Other countries on Holodomor

To date, the legislative bodies of Australia, Canada, Estonia, Georgia, Hungary, Lithuania, Poland, and the USA have acknowledged the 1932–1933 Holodomor as genocide against the Ukrainian nation.

The House of Senators of ARGENTINA, on 23 September 2003, commemorated the victims of the Ukrainian
Holodomor, “organized by the Soviet totalitarian regime”.

The Senate of AUSTRALIA, on 28 October 2003, recognized the starvation in Ukraine as “one of the most heinous acts of genocide in history”.

The Senate of CANADA, on 19 June 2003, called on the Canadian Government “to recognize the Ukrainian Famine/Genocide of 1932–1933 and to condemn any attempt to deny this historical truth as being anything less than a genocide”.

The Parliament of ESTONIA, on 20 October 1993, condemned “the communist policy of genocide in Ukraine”.

The Parliament of GEORGIA, on 20 December 2005, stated that “the totalitarian Bolshevik regime... committed a deliberate genocide against the Ukrainian people”.

The National Assembly of HUNGARY, on 26 November 2003, commemorated “the terrible tragedy of mankind and victims of genocide in Ukraine” – “artificial and intentional famine, caused by Stalin’s Soviet regime”.

The Sejm of LITHUANIA, on 24 November 2005, declared that “Stalin’s communist regime carried out deliberate, thoroughly planned genocide of the Ukrainian people”.

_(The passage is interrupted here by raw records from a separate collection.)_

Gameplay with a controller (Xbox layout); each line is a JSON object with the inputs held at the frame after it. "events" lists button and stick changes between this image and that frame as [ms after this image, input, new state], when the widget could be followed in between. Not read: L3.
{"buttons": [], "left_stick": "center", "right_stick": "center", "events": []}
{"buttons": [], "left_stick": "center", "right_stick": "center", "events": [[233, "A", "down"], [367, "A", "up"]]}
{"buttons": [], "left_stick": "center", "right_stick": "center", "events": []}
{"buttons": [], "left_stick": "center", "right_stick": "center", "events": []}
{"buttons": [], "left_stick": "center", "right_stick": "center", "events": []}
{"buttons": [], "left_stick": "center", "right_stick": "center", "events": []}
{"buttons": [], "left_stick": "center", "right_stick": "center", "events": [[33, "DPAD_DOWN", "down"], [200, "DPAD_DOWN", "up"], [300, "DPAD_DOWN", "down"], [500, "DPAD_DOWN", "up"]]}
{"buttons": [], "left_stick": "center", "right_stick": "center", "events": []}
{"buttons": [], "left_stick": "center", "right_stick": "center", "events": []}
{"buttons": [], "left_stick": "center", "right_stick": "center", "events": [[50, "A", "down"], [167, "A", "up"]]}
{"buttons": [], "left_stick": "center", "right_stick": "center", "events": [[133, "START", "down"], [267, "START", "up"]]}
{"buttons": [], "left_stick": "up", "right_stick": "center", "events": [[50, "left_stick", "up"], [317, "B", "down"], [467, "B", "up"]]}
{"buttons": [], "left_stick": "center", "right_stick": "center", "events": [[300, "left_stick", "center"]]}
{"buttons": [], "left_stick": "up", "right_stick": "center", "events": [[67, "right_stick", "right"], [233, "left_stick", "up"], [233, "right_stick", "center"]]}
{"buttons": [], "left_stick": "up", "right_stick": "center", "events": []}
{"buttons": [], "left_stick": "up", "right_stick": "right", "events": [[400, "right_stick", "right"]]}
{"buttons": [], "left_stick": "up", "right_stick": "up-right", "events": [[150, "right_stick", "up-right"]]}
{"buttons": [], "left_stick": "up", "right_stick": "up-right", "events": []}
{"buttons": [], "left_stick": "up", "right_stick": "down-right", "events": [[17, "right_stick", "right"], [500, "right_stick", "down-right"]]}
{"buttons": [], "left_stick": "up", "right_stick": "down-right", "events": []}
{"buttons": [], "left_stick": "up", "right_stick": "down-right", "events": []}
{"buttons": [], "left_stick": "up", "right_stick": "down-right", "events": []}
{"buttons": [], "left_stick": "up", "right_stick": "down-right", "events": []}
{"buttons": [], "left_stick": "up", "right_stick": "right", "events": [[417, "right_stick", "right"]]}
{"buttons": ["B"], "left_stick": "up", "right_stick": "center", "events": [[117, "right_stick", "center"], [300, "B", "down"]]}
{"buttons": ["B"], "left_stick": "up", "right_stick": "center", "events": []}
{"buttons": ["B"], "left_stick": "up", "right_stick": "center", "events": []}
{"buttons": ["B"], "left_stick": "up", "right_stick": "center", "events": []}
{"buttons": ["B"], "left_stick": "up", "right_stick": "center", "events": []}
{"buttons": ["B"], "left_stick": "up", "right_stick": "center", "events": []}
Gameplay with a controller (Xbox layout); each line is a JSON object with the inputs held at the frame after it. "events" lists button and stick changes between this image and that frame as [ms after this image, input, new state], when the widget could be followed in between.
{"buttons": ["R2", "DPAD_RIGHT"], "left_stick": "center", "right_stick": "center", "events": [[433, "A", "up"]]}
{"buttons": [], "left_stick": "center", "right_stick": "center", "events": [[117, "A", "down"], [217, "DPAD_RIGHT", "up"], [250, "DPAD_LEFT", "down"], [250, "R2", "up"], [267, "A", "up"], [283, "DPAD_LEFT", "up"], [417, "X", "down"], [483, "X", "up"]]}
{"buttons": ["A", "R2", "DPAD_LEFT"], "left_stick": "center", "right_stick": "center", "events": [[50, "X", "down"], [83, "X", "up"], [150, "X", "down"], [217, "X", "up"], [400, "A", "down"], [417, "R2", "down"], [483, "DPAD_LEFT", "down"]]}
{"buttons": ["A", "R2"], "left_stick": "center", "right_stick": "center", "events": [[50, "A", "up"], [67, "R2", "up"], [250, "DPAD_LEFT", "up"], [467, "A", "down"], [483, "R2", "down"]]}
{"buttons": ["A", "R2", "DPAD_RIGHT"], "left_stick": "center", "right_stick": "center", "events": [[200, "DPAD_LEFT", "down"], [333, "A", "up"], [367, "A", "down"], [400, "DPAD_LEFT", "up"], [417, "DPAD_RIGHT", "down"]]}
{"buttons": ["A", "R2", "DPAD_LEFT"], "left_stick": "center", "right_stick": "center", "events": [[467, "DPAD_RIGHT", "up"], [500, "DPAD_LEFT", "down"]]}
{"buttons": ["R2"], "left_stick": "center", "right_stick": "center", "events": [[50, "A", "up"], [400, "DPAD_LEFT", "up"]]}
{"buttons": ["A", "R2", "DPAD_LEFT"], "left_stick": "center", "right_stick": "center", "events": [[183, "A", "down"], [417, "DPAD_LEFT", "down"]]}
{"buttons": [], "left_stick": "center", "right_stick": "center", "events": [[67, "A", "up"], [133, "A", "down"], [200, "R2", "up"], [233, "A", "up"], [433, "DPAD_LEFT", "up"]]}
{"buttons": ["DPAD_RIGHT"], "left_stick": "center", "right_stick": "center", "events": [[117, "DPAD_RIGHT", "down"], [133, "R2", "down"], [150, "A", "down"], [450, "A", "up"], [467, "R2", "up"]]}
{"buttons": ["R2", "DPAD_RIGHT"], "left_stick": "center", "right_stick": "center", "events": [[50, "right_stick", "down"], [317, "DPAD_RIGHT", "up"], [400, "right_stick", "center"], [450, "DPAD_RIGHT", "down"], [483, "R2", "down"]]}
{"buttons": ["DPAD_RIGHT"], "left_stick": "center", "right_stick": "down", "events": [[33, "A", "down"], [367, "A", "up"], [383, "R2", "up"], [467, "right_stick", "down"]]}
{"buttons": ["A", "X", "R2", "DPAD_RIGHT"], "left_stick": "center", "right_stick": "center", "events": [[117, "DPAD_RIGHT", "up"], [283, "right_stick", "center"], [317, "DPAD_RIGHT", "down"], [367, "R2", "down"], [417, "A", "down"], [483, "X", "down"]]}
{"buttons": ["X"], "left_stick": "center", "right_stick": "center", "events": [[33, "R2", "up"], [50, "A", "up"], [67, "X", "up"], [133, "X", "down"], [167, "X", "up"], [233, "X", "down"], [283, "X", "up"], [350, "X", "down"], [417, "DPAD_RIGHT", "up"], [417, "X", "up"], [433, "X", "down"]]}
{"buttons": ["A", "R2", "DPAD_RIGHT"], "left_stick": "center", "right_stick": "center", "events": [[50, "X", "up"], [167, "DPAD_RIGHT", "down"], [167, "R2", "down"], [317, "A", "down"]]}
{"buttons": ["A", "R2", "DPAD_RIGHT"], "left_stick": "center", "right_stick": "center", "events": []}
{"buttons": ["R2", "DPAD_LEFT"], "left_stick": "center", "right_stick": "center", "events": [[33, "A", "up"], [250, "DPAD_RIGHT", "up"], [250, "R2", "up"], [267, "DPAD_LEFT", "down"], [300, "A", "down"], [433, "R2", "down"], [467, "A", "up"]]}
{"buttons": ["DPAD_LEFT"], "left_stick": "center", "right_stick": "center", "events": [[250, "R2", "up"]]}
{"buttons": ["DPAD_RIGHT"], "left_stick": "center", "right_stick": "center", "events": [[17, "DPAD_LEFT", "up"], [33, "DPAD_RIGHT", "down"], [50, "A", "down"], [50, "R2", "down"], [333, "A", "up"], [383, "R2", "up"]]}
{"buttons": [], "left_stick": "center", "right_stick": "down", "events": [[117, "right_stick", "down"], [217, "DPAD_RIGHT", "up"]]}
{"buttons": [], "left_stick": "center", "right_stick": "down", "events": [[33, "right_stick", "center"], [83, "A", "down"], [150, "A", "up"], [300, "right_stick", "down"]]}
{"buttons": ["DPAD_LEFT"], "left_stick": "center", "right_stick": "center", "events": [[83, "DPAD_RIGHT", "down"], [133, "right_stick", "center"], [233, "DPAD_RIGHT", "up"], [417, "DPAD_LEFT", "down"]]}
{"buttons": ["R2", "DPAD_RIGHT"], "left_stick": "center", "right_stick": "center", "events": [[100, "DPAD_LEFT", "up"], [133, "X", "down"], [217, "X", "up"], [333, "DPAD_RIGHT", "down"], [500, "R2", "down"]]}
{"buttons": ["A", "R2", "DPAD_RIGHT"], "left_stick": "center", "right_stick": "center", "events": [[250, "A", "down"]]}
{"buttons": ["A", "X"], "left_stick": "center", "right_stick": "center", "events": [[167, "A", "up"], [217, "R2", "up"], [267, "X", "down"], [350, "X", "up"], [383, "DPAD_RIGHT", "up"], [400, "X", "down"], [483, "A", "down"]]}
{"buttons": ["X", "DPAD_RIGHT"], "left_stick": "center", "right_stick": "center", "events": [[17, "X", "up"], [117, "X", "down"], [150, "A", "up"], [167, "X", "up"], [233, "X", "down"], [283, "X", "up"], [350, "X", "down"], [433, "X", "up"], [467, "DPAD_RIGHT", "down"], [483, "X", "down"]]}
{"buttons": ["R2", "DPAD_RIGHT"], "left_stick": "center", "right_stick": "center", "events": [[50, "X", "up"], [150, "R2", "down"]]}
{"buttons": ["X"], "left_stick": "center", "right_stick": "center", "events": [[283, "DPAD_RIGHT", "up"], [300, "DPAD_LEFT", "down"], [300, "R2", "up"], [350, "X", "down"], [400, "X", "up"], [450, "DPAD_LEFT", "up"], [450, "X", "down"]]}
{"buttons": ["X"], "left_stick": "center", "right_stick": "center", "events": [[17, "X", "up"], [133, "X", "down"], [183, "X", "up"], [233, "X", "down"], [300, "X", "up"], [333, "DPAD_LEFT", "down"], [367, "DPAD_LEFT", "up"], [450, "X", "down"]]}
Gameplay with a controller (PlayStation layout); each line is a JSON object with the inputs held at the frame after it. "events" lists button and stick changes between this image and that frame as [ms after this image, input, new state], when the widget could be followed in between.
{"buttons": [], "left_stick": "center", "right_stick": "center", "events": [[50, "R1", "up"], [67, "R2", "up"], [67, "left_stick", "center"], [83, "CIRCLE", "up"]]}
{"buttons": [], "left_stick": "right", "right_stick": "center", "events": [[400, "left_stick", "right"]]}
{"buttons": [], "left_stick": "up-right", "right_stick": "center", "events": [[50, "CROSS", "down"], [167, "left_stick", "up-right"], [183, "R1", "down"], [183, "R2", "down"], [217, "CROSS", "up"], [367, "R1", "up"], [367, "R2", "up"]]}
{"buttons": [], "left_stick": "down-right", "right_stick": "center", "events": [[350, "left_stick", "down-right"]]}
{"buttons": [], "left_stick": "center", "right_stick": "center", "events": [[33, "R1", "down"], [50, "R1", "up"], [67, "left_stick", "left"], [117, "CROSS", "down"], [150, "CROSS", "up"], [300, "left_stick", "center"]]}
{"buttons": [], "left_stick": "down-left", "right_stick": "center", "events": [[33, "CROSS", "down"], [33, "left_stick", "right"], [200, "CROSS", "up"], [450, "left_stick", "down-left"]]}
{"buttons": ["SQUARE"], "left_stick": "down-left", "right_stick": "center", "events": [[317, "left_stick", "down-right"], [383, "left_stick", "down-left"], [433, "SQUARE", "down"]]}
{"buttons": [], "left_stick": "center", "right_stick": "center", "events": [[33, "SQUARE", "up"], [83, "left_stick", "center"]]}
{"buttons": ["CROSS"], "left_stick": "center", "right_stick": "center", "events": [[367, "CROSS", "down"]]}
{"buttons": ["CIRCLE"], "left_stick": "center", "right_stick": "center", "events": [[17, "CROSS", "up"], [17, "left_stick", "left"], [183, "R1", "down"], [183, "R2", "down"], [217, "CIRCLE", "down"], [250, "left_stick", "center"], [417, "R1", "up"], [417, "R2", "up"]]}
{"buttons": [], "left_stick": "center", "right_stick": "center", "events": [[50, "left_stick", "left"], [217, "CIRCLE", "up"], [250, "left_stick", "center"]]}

The Senate of POLAND, on 16 March 2006, stated that the “the Holodomor was intentionally designed by the despotic Bolshevik regime”. The Senate upheld “the position of Ukraine regarding the need to declare 1932–1933 Great Famine as an act of genocide”. The Sejm of Poland condemned, on 6 December 2006, “the totalitarian regime responsible for genocide”.

The UNITED STATES Congress in 2003 referred to the Holodomor as genocide, quoting the 1988 US Congress Commission on the Ukraine Famine official report. The report reads “Joseph Stalin and those around him committed genocide against Ukrainians in 1932–1933”.